Failure to Prevent Resident Elopement Through Unsecured Window
Summary
The facility failed to provide adequate supervision and ensure environmental safety, resulting in a resident with moderate cognitive impairment exiting the building unnoticed and unsupervised. The resident, who had a Brief Interview for Mental Status (BIMS) score of 8 and was not previously identified as an elopement risk, was last seen inside the facility by a CNA at 6:00 AM and was found outside by a staff member at 6:30 AM. The resident had physically pushed out and removed the window screen in his room, exited through the window, and was found approximately 130 feet from the building, wearing only shorts and no shoes. Staff interviews and record reviews confirmed that the resident had not exhibited wandering or exit-seeking behaviors prior to the incident. The nurse on duty had last seen the resident at 4:30 AM during medication administration and wound care, and a CNA redirected the resident at 6:00 AM when he was found attempting to enter another resident's room. At some point after this, the resident managed to open his window, remove the screen, and leave the facility without being detected by staff. The facility's policies required the environment to remain as free of accidents and hazards as possible and for residents to receive supervision and assistance devices to prevent accidents. However, the failure to identify the resident as an elopement risk and the lack of effective environmental safeguards on the windows allowed the resident to exit the facility unnoticed. This incident placed the resident and other vulnerable individuals at risk for serious injury, harm, impairment, or death, and was determined to be Immediate Jeopardy and Substandard Quality of Care.
Removal Plan
- The Registered Nurse escorted the resident into the facility and assessed him with no signs or symptoms of injuries with vitals within normal limits.

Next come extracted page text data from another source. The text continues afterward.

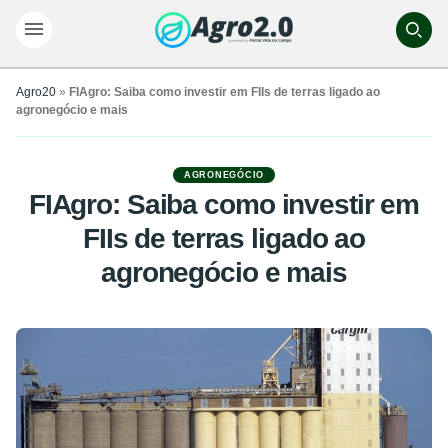
Agro20
»
FIAgro: Saiba como investir em FIIs de terras ligado ao
agronegócio e mais
AGRONEGÓCIO
FIAgro: Saiba como investir em
FIIs de terras ligado ao
agronegócio e mais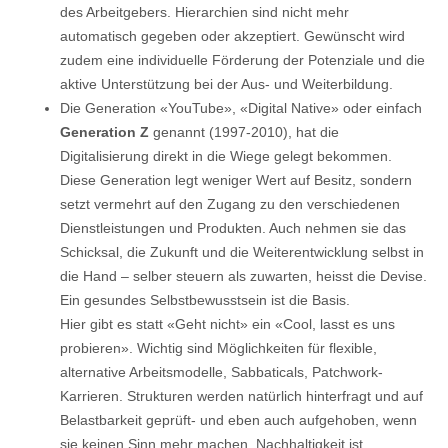
des Arbeitgebers. Hierarchien sind nicht mehr
automatisch gegeben oder akzeptiert. Gewünscht wird
zudem eine individuelle Förderung der Potenziale und die
aktive Unterstützung bei der Aus- und Weiterbildung.
Die Generation «YouTube», «Digital Native» oder einfach
Generation Z
genannt (1997-2010), hat die
Digitalisierung direkt in die Wiege gelegt bekommen.
Diese Generation legt weniger Wert auf Besitz, sondern
setzt vermehrt auf den Zugang zu den verschiedenen
Dienstleistungen und Produkten. Auch nehmen sie das
Schicksal, die Zukunft und die Weiterentwicklung selbst in
die Hand – selber steuern als zuwarten, heisst die Devise.
Ein gesundes Selbstbewusstsein ist die Basis.
Hier gibt es statt «Geht nicht» ein «Cool, lasst es uns
probieren». Wichtig sind Möglichkeiten für flexible,
alternative Arbeitsmodelle, Sabbaticals, Patchwork-
Karrieren. Strukturen werden natürlich hinterfragt und auf
Belastbarkeit geprüft- und eben auch aufgehoben, wenn
sie keinen Sinn mehr machen. Nachhaltigkeit ist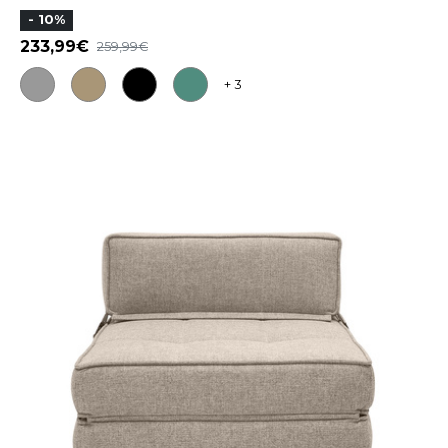
- 10%
233,99
259,99
+ 3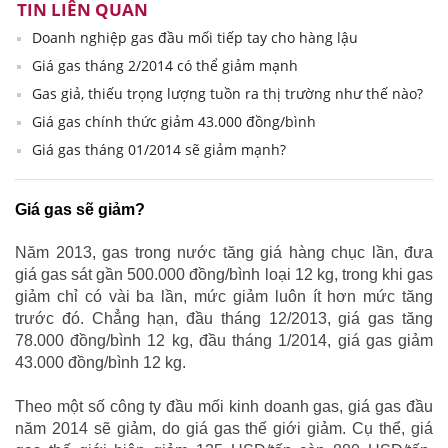
TIN LIÊN QUAN
Doanh nghiệp gas đầu mối tiếp tay cho hàng lậu
Giá gas tháng 2/2014 có thể giảm mạnh
Gas giả, thiếu trọng lượng tuồn ra thị trường như thế nào?
Giá gas chính thức giảm 43.000 đồng/bình
Giá gas tháng 01/2014 sẽ giảm mạnh?
Giá gas sẽ giảm?
Năm 2013, gas trong nước tăng giá hàng chục lần, đưa
giá gas sát gần 500.000 đồng/bình loại 12 kg, trong khi gas
giảm chỉ có vài ba lần, mức giảm luôn ít hơn mức tăng
trước đó. Chẳng hạn, đầu tháng 12/2013, giá gas tăng
78.000 đồng/bình 12 kg, đầu tháng 1/2014, giá gas giảm
43.000 đồng/bình 12 kg.
Theo một số công ty đầu mối kinh doanh gas, giá gas đầu
năm 2014 sẽ giảm, do giá gas thế giới giảm. Cụ thể, giá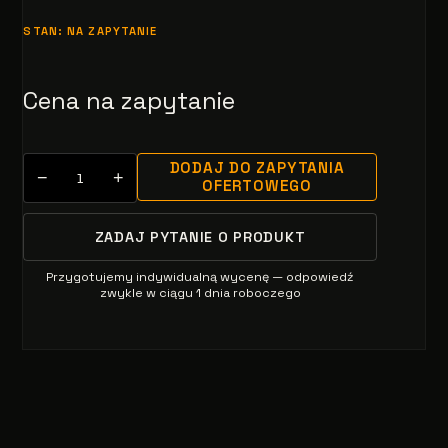
STAN: NA ZAPYTANIE
Cena na zapytanie
DODAJ DO ZAPYTANIA
−
+
OFERTOWEGO
ZADAJ PYTANIE O PRODUKT
Przygotujemy indywidualną wycenę — odpowiedź
zwykle w ciągu 1 dnia roboczego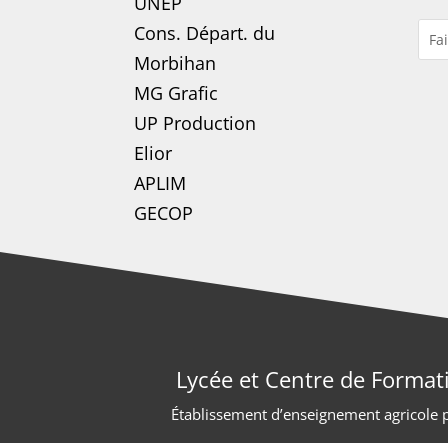
UNEP
Cons. Départ. du
Morbihan
MG Grafic
UP Production
Elior
APLIM
GECOP
Lycée et Centre de Format
Établissement d’enseignement agricole pr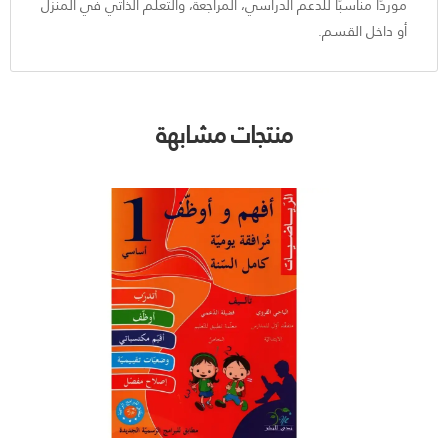
موردًا مناسبًا للدعم الدراسي، المراجعة، والتعلّم الذاتي في المنزل
أو داخل القسم.
منتجات مشابهة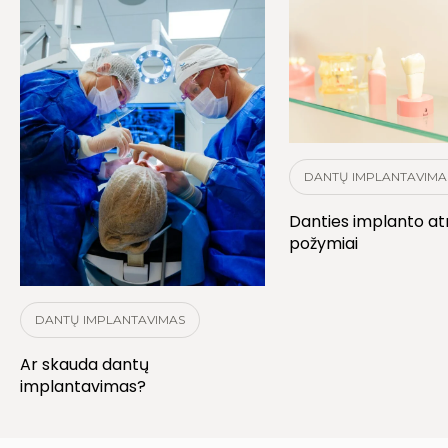
DANTŲ IMPLANTAVIMA
Danties implanto a
požymiai
DANTŲ IMPLANTAVIMAS
Ar skauda dantų
implantavimas?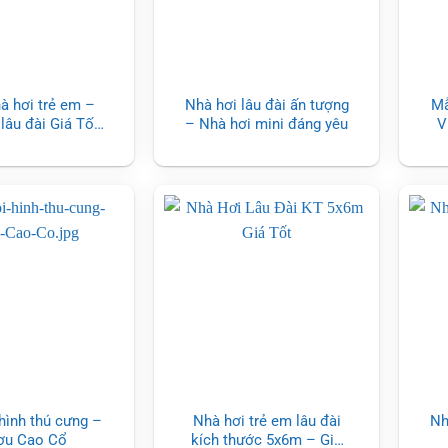
 hơi trẻ em –
Nhà hơi lâu đài ấn tượng
Mẫ
lâu đài Giá Tốt
– Nhà hơi mini đáng yêu
V
2024
hình thú cưng –
Nhà hơi trẻ em lâu đài
Nh
ơu Cao Cổ
kích thước 5x6m – Giá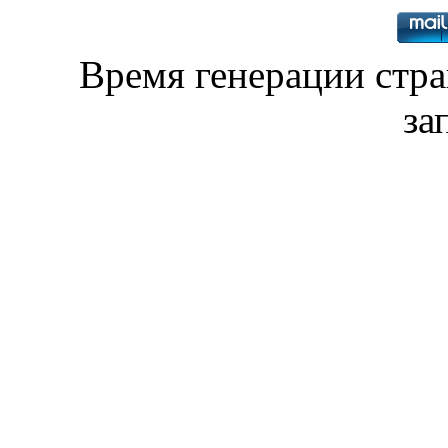
Время генерации стр
за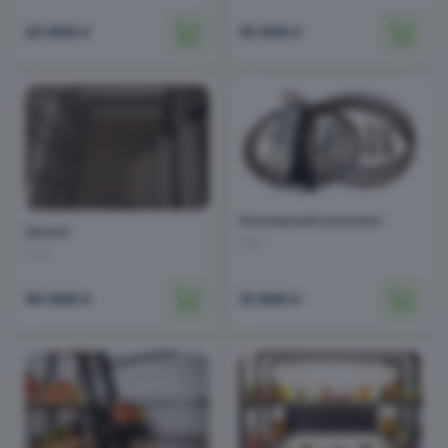
23 000
10 000
₽
₽
Бесшовные пластиковые погреба
Монтажный комплект
Декинг
1 шт
1 шт
30 000
13 900
₽
₽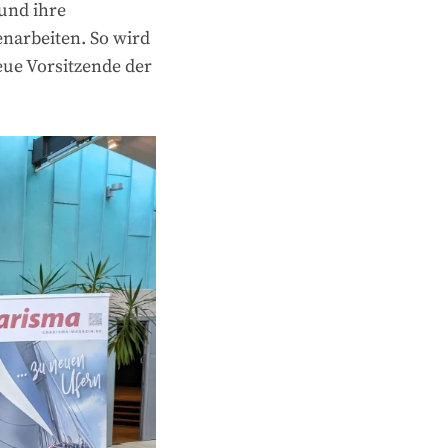
 und ihre
narbeiten. So wird
eue Vorsitzende der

- The Director of Nursing was notified by the nurse supervisor that the resident was outside on the curb and escorted back into the building. DON instructed the nurse supervisor to transfer Resident #1 to the secured unit for increased observation; as well as using a current daily census to perform a head count on all residents, and all residents were accounted for.
- The Administrator was notified of the incident.
- The Administrator contacted the Maintenance Supervisor to inspect all windows.
- The Maintenance Director reported to the facility to inspect the windows, all doors, windows, and keypads were working properly.
- The Administrator notified the State Agency.
- Licensed Social Worker interviewed Resident #1; he stated he just wanted to get air, and the Licensed Social Worker found no psychosocial harm.
- The Maintenance Director placed L brackets on all resident windows, which are metal shaped so that the windows are unable to open greater than six inches.
- An Emergency Quality Assurance Performance Improvement (QAPI) meeting was held that included the Administrator, Medical Director, DON, Regional Director of Operations, Regional Nurse Consultant, Unit Manager, Infection Preventionist, and Staff Development. The QAPI team discussed the adverse event, reviewed the immediate actions taken, reviewed policy and procedures. No changes were made to the policies and procedures. It was determined through staff and resident interview Resident #1 exited the facility by opening the window and removing the screen and going out for air. It was determined the Maintenance Director placed L brackets on all resident windows, which are metal shaped so that the windows are unable to open greater than six inches.
- An in-service was conducted by the Administrator for all staff prior to their oncoming shift and via telephone on missing residents, elopement risk policies, whom and when to notify if there is a missing resident, elopement books and arm band placement on each resident.
- All windows were verified to be in proper working order by the maintenance supervisor. All windows were secured with L shape brackets to prevent residents from exiting the facility. Maintenance will perform weekly visual inspections for four weeks and monthly thereafter to ensure that all windows and screens are in proper working order.
- Elopement drills were completed on all shifts by the maintenance supervisor and Assistant Administrator. Drills will be continued weekly for four weeks and monthly thereafter and will be brought in for review and recommendations during monthly QAPI. Any findings will be addressed immediately by the Administrator and/or Director of Nursing.
- All staff will be in-serviced for elopement/wandering. No staff will be allowed to work until they have received the in-service.
- The Nurse on duty moved Resident #1 to the secure unit, every one hour checks were put into place and fresh air walks were initiated.
- 100% of all residents were assessed by the Licensed Practical Nurse to verify that anyone deemed at risk for wandering or elopement proper interventions were in place. In-house census of 146 residents reviewed at this time and there was a total of 58 residents deemed at risk.
- 100% audit completed for all care plans to verify that any resident deemed a wandering or elopement risk were identified and updated.
- The Licensed Social Worker assessed Resident #1 to determine that there were no findings of psychosocial harm.